(Records drawn from a dataset)

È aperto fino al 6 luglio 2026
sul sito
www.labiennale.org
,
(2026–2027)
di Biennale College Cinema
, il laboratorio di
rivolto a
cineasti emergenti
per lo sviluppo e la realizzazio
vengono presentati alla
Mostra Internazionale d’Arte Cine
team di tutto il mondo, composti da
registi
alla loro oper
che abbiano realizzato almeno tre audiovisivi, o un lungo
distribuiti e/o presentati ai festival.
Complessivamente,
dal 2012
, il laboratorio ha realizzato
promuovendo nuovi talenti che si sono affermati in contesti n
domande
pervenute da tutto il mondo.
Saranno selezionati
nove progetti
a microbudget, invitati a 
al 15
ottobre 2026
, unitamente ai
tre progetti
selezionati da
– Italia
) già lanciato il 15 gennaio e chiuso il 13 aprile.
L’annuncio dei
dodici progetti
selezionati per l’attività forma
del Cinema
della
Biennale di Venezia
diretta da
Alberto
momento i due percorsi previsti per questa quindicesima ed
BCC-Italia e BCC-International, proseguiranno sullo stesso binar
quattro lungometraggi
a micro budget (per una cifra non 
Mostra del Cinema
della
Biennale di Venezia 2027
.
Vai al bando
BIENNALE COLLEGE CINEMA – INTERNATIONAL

TASK DESCRIPTION:
A single number is the answer: how many lines in the records above contain the word "presentati".

RESULT:
2